╭─ EXTRAIT DU DOCUMENT
Mission au Kosovo

Témoignage
par  J. LABBÉ, R. WINTERHALTER
Publication : janvier 2001
Mise en ligne : 25 janvier 2009

En 1996, la commune de Lutterbach (Alsace), qui s’était déclarée “Commune du monde” en 1995, a engagé un partenariat avec la ville de Gjilan dans le sud du Kosovo. Au début, ce partenariat a constitué un réseau d’alerte sur la situation des Droits de l’Homme à Gjilan. Dans l’après guerre, il s’est orienté vers des actions de coopération. Le maire de Lutterbach, R. Winterhalter et Joël Labbé, maire de Saint-Nolff (Bretagne), entrée à son tour dans le réseau des “Communes du monde” en 1997, se sont rendus à Gjilan du 18 au 22 septembre 2000 pour intervenir sur les thèmes de la démocratie, de la tolérance interethnique et aussi de la cohabitation des différents courants politiques (majorité/minorité) après les élections. Ils nous ont envoyé leur rapport sur cette mission :

Une journée sur la tolérance

Cette journée était organisée par la cellule démocratisation locale et information sur la ville. La création de cette structure et l’organisation du débat montrent que les responsables locaux souhaitent avancer dans le sens d’une cohabitation pacifique où chaque groupe est reconnu dans le cadre d’une démocratie participative. Les reponsables des principaux partis politiques étaient présents ainsi qu’un représentant de la communauté serbe et un de la communauté turque, un de l’administration internationale et un prêtre catholique.

Nous deux, élus français, nous sommes présentés comme deux maires atypiques n’appartenant pas à de grands partis politiques et souhaitant simplement faire part de nos expériences respectives dans une optique avant tout humaniste. Nous sommes intervenus sur la base de l’expérience vécue au niveau de nos collectivités respectives et avons évoqué la situation de nos deux régions marquées par leur histoire et leur culture. Nous avons bien sûr insisté sur une tolérance interethnique traduite dans les faits… Il faut d’abord qu’un état de droit soit mis en place, une justice équitable à même de juger et de condamner les coupables de faits criminels à l’époque de la guerre. Ce n’est qu’après que les haines, rancœurs et volontés de revanche peuvent s’atténuer [1].
╰─
╭─ DONNÉES PRÉSENTÉES
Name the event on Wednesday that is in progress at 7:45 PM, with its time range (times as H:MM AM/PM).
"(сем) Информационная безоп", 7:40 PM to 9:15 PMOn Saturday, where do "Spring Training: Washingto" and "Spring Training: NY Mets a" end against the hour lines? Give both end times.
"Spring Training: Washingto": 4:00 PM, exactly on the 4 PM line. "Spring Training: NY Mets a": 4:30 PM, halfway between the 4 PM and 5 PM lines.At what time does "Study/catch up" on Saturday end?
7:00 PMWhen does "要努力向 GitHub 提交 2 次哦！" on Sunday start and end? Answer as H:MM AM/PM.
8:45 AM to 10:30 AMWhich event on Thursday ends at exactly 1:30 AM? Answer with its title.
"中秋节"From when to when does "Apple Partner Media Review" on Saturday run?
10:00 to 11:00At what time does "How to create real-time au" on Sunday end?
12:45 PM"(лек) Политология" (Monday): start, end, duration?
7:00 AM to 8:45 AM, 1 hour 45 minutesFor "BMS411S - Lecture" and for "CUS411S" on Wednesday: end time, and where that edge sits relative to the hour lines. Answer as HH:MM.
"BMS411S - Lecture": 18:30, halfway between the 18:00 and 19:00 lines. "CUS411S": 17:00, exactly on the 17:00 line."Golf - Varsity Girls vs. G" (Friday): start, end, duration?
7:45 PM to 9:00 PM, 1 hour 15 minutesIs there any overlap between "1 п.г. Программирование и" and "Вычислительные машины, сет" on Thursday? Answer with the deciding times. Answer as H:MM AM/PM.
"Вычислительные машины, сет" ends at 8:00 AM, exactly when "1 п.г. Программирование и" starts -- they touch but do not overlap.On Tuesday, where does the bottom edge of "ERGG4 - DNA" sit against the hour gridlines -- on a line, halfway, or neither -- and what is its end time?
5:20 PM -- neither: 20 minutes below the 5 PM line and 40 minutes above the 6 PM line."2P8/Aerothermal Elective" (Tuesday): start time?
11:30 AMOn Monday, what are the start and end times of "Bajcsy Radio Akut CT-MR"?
╰─
# [EXERCICE ÉCRIT 1]
Reproduisez à l'identique le passage du témoignage sur la mission au Kosovo qui va de « Cette journée était » jusqu'à « un prêtre catholique. » inclus.
# [EXERCICE ÉCRIT 2]
Poursuivez la rédaction du témoignage sur la mission au Kosovo à partir de sa dernière phrase.
Le matériel reproduit ci-dessus est sans rapport avec le témoignage sur la mission au Kosovo.

# [PRODUCTION ATTENDUE 1]
Cette journée était organisée par la cellule démocratisation locale et information sur la ville. La création de cette structure et l’organisation du débat montrent que les responsables locaux souhaitent avancer dans le sens d’une cohabitation pacifique où chaque groupe est reconnu dans le cadre d’une démocratie participative. Les reponsables des principaux partis politiques étaient présents ainsi qu’un représentant de la communauté serbe et un de la communauté turque, un de l’administration internationale et un prêtre catholique.

# [PRODUCTION ATTENDUE 2]
Rencontre avec Ibrahim Rugova

Le 21, nous avons été reçus à Pristina par Ibrahim Rugova. Avec simplicité, il s’est entretenu avec nous sur l’histoire récente du Kosovo, et sur son approche de l’avenir qui ne pourra être envisageable que par la mise en place d’une véritable démocratie veillant au respect de toutes les ethnies.

Notre impression sur le pays

Les séquelles de la guerre restent encore bien visibles : beaucoup de maisons détruites, de voitures calcinées au bord des routes… La présence partout importante des forces militaires de la KFOR maintient un calme artificiel mais la situation pourrait encore basculer sous la provocation des extrémistes de tous bords ; le couvre-feu est maintenu entre 22 et 5 heures du matin. Mais la joie et l’envie de vivre se lisent sur les visages ouverts de la jeunesse dans la rue. La volonté de reconstruction est évidente et encourageante pour l’avenir.

La ville de Gjilan est sous la protection des Américains qui font des démontrations de forces dissuasives. Les États-Unis semblent s’installer ici pour plusieurs années. Ils ont construit une base ultra moderne sur 50 hectares à Ferizaj, à une trentaine de kilomètres de Gjilan. On sent l’intérêt géo-politique de cette région des Balkans !

Les réfugiés

Les reconstructions en cours permettent le relogement graduel des réfugiés, mais la situation d’un grand nombre d’entre eux reste préoccupante sur le plan humain et sanitaire. Des hébergements d’urgence doivent être trouvés. A ce sujet, nous avons apprécié le travail de l’ONG ACTED qui a conçu de petits chalets dont le rapport qualité/prix est très intéressant. ACTED travaille avec du personnel local, tant albanais que serbe en fonction des régions, et contribue ainsi à une réinsertion sociale. Son approche est pour nous exemplaire : elle construit ses projets en associant les personnes qui les réaliseront, les citoyens concernés, les techniciens chargés de la mise en œuvre et les responsables politiques locaux.

à Gjilan nous avons visité l’école maternelle qui était la plus moderne et la mieux équipée de la ville avant la guerre mais qui est très détériorée. Lutterbach a engagé un projet de réhabilitation de cette école et Saint-Nolff pourrait s’y associer. Mais les travaux ne pourront commencer que lorsque les 64 réfugiés qui s’y trouvent seront relogés.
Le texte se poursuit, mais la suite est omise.